I remember reading a while back about a study that showed that repeat viewers of a show would come to produce the same facial reactions and neurological activity when they saw their favourite characters as they did when they saw their real life friends. I think the example was the show Friends. (Some extensive googling has failed to uncover the article though, so take my rememberance with a grain of salt!)

This is the real opportunity for home spaces that is being missed; the chance to interface meaningfully with players on social and emotional level. The Tiger's Claw did it for me; also the town at the foot of the tower in the relatively obscure Playstation release Azure Dreams.

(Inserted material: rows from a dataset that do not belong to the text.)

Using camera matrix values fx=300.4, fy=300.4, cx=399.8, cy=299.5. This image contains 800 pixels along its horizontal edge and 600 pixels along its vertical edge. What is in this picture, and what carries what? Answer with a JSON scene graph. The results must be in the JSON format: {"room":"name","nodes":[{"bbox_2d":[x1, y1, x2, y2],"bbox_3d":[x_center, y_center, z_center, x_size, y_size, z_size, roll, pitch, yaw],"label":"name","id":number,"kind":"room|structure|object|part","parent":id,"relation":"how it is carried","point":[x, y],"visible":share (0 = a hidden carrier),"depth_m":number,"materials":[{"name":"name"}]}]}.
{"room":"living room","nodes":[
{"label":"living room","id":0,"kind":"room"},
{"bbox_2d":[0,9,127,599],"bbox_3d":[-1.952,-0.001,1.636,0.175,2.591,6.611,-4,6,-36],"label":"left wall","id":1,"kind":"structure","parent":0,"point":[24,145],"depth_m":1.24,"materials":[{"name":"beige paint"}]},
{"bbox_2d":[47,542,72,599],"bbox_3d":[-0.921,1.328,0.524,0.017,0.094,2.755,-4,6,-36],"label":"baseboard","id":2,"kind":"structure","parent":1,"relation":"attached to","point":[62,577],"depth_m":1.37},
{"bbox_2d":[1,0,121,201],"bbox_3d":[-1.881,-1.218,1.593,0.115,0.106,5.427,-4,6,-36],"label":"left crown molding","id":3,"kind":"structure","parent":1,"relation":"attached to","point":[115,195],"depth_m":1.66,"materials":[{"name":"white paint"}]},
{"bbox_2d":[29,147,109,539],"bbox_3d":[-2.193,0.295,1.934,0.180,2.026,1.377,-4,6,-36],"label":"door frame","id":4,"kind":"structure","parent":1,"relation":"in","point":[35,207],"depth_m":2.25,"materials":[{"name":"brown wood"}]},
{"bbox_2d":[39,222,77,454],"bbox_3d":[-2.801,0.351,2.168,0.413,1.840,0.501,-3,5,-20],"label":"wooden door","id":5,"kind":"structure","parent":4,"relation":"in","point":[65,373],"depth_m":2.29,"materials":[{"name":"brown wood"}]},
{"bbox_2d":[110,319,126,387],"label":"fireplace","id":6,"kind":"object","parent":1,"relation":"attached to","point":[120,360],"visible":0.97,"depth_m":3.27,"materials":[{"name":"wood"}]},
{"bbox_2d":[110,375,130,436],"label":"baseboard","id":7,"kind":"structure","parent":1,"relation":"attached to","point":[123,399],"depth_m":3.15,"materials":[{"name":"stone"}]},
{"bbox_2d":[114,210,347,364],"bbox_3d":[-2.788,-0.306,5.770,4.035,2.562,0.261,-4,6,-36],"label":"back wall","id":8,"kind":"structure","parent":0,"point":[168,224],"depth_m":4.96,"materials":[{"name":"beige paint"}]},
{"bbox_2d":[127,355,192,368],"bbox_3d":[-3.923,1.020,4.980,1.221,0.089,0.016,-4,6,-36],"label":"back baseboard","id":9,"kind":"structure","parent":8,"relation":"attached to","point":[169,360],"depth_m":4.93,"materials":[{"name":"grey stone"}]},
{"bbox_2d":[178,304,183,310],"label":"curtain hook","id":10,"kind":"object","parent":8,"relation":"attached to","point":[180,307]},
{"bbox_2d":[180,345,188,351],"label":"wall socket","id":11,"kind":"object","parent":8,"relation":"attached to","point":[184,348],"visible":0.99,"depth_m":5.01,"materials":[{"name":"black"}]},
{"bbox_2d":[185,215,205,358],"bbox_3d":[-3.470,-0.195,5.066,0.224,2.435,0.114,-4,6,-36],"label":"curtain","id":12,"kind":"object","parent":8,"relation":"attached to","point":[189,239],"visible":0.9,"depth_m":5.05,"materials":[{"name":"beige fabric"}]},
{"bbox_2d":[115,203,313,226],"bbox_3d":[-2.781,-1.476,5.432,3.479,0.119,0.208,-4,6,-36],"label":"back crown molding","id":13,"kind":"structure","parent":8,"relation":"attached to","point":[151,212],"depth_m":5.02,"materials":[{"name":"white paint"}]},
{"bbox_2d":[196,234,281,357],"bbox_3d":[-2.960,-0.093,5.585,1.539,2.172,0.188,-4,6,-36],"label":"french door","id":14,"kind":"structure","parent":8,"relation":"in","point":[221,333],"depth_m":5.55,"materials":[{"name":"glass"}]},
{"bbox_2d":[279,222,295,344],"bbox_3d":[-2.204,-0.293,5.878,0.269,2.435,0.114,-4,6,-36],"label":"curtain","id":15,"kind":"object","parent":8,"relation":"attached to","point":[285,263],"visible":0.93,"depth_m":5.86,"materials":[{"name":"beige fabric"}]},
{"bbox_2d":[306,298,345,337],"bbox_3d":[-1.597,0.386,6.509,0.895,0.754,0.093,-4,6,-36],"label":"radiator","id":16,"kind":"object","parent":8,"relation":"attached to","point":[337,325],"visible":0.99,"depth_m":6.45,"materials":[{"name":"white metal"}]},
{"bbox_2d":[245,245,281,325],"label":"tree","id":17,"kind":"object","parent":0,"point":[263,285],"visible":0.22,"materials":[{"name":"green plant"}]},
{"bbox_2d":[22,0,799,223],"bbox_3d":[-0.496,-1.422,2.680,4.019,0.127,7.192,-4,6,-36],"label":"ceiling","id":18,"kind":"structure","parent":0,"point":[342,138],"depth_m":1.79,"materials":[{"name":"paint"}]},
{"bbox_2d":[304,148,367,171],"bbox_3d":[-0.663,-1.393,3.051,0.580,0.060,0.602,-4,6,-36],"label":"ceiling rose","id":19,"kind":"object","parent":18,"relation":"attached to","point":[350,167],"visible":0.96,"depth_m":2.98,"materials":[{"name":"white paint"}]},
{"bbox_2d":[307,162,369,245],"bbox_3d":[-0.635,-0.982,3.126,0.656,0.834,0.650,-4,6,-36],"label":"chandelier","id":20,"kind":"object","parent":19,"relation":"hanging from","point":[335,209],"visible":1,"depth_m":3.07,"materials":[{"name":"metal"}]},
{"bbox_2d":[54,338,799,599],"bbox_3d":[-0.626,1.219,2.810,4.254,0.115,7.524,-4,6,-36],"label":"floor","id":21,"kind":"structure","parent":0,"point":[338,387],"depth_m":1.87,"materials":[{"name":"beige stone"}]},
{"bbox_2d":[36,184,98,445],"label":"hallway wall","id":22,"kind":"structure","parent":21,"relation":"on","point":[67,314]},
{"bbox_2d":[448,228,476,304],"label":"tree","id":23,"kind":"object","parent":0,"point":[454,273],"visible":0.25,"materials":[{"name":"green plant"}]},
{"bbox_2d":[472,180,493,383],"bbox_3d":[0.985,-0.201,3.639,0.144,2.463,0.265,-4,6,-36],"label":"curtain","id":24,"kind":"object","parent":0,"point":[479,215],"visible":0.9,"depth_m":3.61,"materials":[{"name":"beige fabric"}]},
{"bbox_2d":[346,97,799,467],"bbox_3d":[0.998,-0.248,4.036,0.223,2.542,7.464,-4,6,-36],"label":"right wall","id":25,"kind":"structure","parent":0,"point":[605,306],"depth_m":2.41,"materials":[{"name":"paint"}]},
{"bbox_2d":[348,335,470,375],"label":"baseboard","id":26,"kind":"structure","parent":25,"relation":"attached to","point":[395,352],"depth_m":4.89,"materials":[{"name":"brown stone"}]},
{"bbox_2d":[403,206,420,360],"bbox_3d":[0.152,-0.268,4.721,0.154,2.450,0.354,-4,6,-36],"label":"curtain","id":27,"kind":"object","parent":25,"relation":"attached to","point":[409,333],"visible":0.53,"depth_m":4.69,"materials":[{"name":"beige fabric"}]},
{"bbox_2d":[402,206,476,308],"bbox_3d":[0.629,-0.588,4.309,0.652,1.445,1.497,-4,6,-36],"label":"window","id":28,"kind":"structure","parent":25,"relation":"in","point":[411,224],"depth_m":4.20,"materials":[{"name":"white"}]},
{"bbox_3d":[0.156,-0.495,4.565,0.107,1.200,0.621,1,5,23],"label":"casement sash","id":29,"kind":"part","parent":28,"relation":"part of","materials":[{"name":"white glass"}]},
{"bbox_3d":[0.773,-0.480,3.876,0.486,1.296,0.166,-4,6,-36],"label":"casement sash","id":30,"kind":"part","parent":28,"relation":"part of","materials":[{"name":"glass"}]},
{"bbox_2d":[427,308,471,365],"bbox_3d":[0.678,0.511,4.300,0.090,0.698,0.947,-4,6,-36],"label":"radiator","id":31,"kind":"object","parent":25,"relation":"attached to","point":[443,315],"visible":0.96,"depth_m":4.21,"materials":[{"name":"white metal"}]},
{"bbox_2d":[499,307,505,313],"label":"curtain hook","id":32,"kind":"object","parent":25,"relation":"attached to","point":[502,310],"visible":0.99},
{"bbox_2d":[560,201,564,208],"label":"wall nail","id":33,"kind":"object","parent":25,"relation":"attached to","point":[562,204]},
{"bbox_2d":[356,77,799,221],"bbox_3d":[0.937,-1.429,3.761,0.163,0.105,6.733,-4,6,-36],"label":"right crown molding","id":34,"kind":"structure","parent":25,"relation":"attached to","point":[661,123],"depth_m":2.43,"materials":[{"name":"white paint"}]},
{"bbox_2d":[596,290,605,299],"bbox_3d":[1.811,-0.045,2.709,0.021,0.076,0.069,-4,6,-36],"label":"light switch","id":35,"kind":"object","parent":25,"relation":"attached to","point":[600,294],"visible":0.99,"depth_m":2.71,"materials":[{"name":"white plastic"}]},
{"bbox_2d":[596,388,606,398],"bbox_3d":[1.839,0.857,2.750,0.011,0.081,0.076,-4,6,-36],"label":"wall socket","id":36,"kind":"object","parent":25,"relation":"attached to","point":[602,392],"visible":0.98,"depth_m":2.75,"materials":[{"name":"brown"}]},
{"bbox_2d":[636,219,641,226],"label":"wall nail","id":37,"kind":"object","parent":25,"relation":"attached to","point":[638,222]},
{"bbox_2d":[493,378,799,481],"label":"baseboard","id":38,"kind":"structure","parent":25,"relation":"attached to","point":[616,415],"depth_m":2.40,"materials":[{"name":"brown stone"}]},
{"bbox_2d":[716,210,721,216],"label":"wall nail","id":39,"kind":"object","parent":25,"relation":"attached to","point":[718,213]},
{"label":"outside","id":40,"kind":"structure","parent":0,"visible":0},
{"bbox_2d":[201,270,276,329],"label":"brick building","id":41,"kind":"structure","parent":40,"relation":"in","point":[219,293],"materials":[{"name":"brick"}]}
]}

The whole of Britannia did a fairly good job in the Ultima series, too: every time I came back I would be greeted by friendly familiar faces, everyone in Britannia knew who I was, it had been largely altered by my past actions, and it was (from VII onwards) full of customisable places that I could fill with my loot, get to know the neighbours, and kill off the people who were getting in the way of my fun. And yet it always, always, retained the capacity to surprise.

Home spaces should be customisable, should express the individual, should offer the player a significantly greater degree of power and security than they have elsewhere in the gameworld, and should be filled with friendly, constantly entertaining characters who retain a continuing capacity to surprise and continued incentives for interacting with them. Home is like Cheers - it's where everybody knows your name.

Duncan: I too noticed the nostalgia factor when writing my post... Given that we're talking about an emotional attachment, it's not wholly suprising that it is clearer in retrospect than in the present tense. Even in the real world, many places I have lived do not seem like home, even though they presumably were at the time; only those which I formed a genuine emotional attachment to seem like home - principally the family home I grew up in, and the places I have lived with my wife.

Greg: Although I never played Azure Dreams, I really liked its central structure, whereby the player builds a town on behalf of people who live there as a parallel progress structure to the main RPG progression.

Looking at what I cited as home, it's telling that most have significant NPC populations. The ones that don't feel less like home than the others (the GTA airport in particular), which suggests this may indeed be an important psychological factor in establishing 'game home'.

However, I can't help but feel it would be possible to have a hermitage or 'fortress of solitude' home in a game space - especially in a game whose core play was social.